İstanbul’un 8 farklı ilçesinde eş zamanlı olarak düzenlenen Deprem Tatbikatı, afet sonrası sağlık hizmetlerinin devri ve koordinasyonunu yerinde test etti. Bu büyük çaplı etkinliğin merkezi, Kartal’daki Dr. Lütfi Kırdar Şehir Hastanesi oldu ve burada afet sonrası müdahale süreçleri uygulamalı olarak gerçekleştirildi.
İstanbul İl Sağlık Müdürü Doç. Dr. Abdullah Emre Güner yaptığı açıklamada, “Dünyada örneği bulunmayan bu kapsamlı tatbikatı başarıyla tamamladık. Ancak en önemli gerçeğin bilincinde olmalıyız: her zaman alarm halinde ve hazır durumda olmalıyız” dedi. Güner, 2019 yılında yaşanan 5,8 büyüklüğündeki İstanbul depremini hatırlatarak, o dönem ortaya çıkan ihtiyaçlar doğrultusunda, şehir için hızlı ve uygulanabilir çözümler geliştirilmesi gerektiğini belirtti.
İstanbul’un nüfusunun 16 milyon civarında olduğunu ve çevre illerle birlikte yaklaşık 25-30 milyon kişiye hizmet verdiğini vurgulayan Güner, Türkiye’deki toplam sağlık hizmet puanının yaklaşık %40’ının İstanbul’dan karşılandığını ifade etti. “İlk 12 saat içerisinde kendi kendimize yetebilen bir sağlık sistemi kurmamız gerekiyor” sözleriyle, afet sonrası ilk müdahale ve iyileşme sürecinin önemine dikkat çekti.
Güner, sözlerine, “Muhtemel bir afette ilk 12 saat içerisinde kendi kendimize yetebilen bir sağlık sistemi kurmamız,” gerektiğini ve bu tatbikatın amacı, planlarımızın sahadaki eksikliklerini görmek ve daha güçlü bir yapı inşa etmek olduğunu vurgulayarak devam etti.

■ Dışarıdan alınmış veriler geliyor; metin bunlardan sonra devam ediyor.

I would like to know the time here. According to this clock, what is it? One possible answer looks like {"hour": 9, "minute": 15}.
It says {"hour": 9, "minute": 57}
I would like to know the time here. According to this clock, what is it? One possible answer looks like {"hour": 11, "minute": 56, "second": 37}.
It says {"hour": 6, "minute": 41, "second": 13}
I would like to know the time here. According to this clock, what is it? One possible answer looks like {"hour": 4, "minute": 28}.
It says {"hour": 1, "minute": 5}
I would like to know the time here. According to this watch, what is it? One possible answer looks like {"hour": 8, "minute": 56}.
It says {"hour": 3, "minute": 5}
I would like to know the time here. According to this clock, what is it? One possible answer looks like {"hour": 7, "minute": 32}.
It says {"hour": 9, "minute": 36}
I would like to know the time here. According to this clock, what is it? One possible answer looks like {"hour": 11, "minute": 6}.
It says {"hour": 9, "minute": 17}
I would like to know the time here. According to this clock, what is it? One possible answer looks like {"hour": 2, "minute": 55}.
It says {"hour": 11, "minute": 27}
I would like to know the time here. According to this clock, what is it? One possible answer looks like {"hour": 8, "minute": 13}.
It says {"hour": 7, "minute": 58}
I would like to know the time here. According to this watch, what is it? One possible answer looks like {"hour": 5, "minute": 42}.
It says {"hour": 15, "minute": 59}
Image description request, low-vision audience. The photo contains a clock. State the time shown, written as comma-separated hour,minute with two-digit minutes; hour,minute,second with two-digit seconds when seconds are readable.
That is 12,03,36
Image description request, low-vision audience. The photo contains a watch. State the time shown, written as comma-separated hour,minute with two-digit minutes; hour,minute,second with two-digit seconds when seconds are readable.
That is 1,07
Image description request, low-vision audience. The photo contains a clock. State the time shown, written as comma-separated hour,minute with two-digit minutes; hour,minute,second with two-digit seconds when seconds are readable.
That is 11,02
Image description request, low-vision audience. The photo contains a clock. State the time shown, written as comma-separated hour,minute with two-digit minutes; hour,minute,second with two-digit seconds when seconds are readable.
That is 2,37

Ayrıca, afet anında sağlık hizmetlerinin refleks halinde ve ezberlenmiş sistemle sunulması gerektiğini belirtti.
İstanbul Vali Yardımcısı ve AFAD İl Koordinatörü Mahmut Hersanlıoğlu, iki önemli plan üzerinde durdu. İlki, İstanbul Risk Azaltma Planı olup, stratejik hedeflerinden biri de afetlere dayanıklı hastanelerin yeniden inşası olduğunu belirtti. Bu plan kapsamında toplam 1597 eylem maddesi bulunuyor ve bu çalışmalar, afetler öncesinde alınacak tedbirlerle maddi ve manevi kayıpların azaltılmasını amaçlıyor.
İkinci plan ise, İstanbul Afet Müdahale Planı olup, bu kapsamda 23 ayrı çalışma grubu görev yapıyor. Sağlık Çalışma Grubu’nun kritik bir rol üstlendiğini ifade eden Hersanlıoğlu, İstanbul’un büyüklüğüne dikkat çekerek, İstanbul’u “Türkiye’nin yarısı” gibi değerlendirmemiz gerektiğini söyledi.
Hersanlıoğlu, “İstanbul 39 ilçeden oluşuyor. Ancak nüfus ve ekonomik büyüklükleri, Anadolu’daki 39 ilin toplamına eşdeğer. İstanbul’da yapılan her doğru planlamanın, Türkiye genelindeki afet yönetimi kapasitesine katkı sağladığını” belirtti. Ayrıca, bu tür uygulamaların sahadaki refleksleri güçlendirdiğine vurgu yaparak, katılan tüm sağlık çalışanlarına teşekkür etti.
İçeriğin sonunda, afetlere hazır olmanın ve sürekli eğitim ile tatbikatların hayati önemi bir kez daha vurgulandı.